The only obvious exception to my claim here is if the US could adapt a modern version of at-scale mansarding, which would still be wide-area disruptive but would not require full displacement of all residents to add 1 or 2 stories to existing buildings. Though “pop-ups” exist in rowhome neighborhoods across prewar US neighborhoods, they are expensive for their size. Even in the UK, the notion that mansarding can address the housing shortage is considered by professional architects to be “naive”. That said, if anyone can come up with a workable idea for the US context, we shouldn’t dismiss it out of hand.
“Missing Massive” is a cheeky neologism playing on the well-worn term “missing middle”. I coined it at YIMBYTown Portland in 2024 in the context of a discussion about why every American “plex” bill passed in the 21st century has thus far failed to produce more than a few hundred units per year in even the most successful cases; Max Dubler of CAYIMBY memorialized & popularized the term.
This too is probably wrong but it’s harder to prove and impossible to know for sure, because the answer depends on predicting future demand shocks in the DC labor market, and depends on predicting the supply shocks from regulatory & transport policy behavior of jurisdiction in DC’s commute zone but not under DC planners’ control.
Our grantees in California are well aware of RHNA’s problems, and have been working to progressively evolve RHNA into a “P(dev)” framework conceptually similar to NYC’s RWCDS soft site forecasting process and informed by cutting-edge urban economics. This critique is of RHNA’s long, dark past and troubled-but-improving present.
The CEQR Technical Manual actually says “substantially less than the maximum allowable floor area ratio” without specifying a numerical threshold. The 50% convention is a longstanding DCP practitioner norm applied in individual RWCDS memos and by outside analysts like Municipal Arts Society and Regional Plan Association. Even then, there are further hard exclusions: full-block utility uses; longstanding institutional uses with no known redevelopment plans; and residential buildings with six or more units built before 1974, which are likely rent-stabilized and functionally impossible to legally demolish.
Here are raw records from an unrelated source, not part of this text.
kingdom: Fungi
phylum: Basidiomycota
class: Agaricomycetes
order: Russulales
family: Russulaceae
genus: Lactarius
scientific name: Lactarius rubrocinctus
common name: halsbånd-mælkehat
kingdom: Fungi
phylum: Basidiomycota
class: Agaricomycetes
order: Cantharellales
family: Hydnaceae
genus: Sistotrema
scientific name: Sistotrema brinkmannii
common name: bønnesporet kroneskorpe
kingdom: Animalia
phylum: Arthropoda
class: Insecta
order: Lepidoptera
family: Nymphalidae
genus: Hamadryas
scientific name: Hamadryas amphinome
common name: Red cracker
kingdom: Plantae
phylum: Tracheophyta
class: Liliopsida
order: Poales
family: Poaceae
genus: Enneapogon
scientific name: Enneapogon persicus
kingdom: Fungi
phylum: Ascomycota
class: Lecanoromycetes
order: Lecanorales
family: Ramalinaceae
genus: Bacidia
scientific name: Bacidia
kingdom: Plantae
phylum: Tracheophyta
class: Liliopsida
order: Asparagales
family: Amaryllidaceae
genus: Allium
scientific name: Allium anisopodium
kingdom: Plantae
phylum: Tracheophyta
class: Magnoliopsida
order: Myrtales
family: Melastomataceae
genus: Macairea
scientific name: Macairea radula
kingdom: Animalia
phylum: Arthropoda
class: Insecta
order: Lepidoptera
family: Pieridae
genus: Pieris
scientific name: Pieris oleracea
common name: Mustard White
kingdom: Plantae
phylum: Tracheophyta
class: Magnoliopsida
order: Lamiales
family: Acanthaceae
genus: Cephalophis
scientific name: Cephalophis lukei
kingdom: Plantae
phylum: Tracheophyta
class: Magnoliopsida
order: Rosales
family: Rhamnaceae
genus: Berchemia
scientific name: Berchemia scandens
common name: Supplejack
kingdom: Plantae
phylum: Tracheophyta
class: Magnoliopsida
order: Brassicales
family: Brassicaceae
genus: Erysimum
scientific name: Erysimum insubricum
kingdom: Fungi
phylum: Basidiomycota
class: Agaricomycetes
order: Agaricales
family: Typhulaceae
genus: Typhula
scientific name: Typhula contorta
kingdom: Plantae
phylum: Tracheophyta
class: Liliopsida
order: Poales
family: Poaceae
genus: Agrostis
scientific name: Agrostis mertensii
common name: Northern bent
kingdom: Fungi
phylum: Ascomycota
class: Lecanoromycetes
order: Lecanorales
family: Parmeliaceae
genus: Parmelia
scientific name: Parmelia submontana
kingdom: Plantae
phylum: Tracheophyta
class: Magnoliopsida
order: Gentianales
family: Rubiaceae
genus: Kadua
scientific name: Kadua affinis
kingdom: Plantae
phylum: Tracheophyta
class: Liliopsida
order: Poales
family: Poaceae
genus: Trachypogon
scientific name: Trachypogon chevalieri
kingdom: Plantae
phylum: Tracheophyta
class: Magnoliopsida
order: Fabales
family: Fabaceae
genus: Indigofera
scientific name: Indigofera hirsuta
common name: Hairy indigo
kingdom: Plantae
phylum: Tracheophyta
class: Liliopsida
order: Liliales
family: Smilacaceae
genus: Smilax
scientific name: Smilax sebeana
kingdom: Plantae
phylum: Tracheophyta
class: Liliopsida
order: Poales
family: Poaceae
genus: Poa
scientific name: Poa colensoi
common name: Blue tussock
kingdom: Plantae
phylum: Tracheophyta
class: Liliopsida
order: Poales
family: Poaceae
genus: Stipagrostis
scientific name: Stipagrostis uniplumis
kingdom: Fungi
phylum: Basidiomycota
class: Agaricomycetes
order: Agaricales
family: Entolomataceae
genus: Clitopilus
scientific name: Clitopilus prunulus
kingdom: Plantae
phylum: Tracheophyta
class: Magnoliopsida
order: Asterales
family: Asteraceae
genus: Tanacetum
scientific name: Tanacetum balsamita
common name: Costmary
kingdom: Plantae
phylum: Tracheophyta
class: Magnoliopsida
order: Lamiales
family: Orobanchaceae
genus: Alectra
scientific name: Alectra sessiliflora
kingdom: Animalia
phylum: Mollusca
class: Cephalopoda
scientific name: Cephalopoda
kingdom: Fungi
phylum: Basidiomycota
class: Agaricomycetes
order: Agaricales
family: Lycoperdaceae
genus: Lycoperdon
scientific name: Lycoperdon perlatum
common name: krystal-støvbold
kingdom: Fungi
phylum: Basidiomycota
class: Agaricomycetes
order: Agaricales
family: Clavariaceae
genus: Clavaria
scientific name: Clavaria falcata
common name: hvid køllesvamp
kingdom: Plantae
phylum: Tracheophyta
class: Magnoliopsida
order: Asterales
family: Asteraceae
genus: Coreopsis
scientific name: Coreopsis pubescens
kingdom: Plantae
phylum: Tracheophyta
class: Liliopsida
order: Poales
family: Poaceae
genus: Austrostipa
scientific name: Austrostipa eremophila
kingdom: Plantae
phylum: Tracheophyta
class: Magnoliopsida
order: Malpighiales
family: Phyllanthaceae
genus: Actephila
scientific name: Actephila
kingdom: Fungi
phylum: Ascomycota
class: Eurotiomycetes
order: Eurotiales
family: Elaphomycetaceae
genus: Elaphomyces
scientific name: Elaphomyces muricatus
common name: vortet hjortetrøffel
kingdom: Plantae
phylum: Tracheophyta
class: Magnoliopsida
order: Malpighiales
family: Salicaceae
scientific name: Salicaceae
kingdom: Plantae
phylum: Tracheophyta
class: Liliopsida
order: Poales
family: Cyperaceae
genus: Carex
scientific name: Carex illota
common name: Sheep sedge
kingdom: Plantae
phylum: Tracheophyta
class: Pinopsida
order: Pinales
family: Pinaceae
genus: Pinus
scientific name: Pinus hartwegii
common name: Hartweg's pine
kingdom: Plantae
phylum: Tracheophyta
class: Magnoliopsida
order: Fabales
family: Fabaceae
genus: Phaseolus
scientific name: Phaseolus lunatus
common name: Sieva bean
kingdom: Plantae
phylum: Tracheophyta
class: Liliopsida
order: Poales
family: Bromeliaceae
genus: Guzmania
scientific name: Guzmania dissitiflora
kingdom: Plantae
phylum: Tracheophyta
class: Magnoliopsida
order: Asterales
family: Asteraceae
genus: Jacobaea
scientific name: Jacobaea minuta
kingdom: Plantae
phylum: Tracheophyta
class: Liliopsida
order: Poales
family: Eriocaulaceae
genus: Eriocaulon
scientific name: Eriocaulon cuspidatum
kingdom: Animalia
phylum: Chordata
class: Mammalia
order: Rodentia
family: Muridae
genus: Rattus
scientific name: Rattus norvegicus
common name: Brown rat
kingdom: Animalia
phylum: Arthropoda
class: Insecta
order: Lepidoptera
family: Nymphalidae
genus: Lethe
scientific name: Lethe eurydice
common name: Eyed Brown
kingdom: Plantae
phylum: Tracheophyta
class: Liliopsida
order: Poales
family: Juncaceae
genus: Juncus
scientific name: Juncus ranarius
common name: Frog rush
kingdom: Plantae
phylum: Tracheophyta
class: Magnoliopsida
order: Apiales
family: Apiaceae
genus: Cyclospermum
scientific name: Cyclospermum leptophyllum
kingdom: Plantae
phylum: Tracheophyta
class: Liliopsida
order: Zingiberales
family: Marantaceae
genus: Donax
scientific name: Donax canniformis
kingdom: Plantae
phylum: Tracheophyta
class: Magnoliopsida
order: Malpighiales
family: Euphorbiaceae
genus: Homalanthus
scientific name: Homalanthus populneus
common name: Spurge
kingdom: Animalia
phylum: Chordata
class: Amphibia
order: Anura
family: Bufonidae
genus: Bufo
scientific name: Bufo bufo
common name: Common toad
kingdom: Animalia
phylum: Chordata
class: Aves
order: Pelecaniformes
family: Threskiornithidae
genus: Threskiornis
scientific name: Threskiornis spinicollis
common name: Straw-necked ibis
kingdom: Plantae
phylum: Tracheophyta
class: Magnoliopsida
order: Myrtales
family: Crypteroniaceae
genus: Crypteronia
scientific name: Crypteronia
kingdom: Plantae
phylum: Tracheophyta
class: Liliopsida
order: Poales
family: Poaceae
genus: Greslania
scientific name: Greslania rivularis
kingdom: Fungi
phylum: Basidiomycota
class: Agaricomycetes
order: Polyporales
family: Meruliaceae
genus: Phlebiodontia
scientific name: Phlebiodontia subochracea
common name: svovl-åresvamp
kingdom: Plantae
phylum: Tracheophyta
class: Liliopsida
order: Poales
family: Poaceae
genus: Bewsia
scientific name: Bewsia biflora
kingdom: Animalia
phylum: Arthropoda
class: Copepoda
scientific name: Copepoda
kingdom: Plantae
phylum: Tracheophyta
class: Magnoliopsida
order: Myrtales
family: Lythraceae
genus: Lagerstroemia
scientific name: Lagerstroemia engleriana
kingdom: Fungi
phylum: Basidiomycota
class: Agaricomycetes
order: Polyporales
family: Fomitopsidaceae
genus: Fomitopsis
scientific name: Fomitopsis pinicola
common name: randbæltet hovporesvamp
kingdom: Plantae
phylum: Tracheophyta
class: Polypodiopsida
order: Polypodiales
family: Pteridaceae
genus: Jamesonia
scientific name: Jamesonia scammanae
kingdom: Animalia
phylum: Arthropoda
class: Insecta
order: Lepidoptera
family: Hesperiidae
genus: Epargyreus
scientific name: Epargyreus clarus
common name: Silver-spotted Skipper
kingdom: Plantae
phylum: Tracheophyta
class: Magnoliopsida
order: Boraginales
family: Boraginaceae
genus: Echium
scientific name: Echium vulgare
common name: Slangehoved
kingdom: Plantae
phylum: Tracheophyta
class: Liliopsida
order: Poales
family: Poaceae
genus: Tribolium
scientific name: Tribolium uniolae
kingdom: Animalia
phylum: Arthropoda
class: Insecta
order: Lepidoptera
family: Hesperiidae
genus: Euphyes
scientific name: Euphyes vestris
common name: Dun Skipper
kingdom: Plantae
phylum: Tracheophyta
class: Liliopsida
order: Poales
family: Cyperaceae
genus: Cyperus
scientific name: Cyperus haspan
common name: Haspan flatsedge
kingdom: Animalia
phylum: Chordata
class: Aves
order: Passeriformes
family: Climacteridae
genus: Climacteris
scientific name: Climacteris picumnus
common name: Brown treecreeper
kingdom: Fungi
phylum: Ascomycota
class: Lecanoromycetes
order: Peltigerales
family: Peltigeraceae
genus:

Before zoning, all cities had “infinite” zoned capacity (and unzoned rural areas still do). Those eye-popping theoretical population capacity numbers were an easy “moral panic” talking point for the growth control movement. Today’s YIMBYs must constantly fend off mutually incoherent arguments that zoning reform will allow far too much housing, and yet also too little housing to meet demand and deliver abundance, all at the same time.


Thinking of the rate of home building as being like extracting an exhaustible resource is good.
And yes, planning shapes where those resources are and the composition of available resources.
But it is also true that, across all exhaustible resources, the rate of production trades of the benefit of extracting now with the benefit of extracting later.
Like in oil, coal, etc, there aren’t excess returns to housing over the long run.
This article explains how Harold Hotelling back in 1931 articulated this intertemporal trade-off for exhaustible resources.
So the question, if Hotelling is right, is whether changing the shape of the zoned capacity changes the time preference of the market to want more homes now.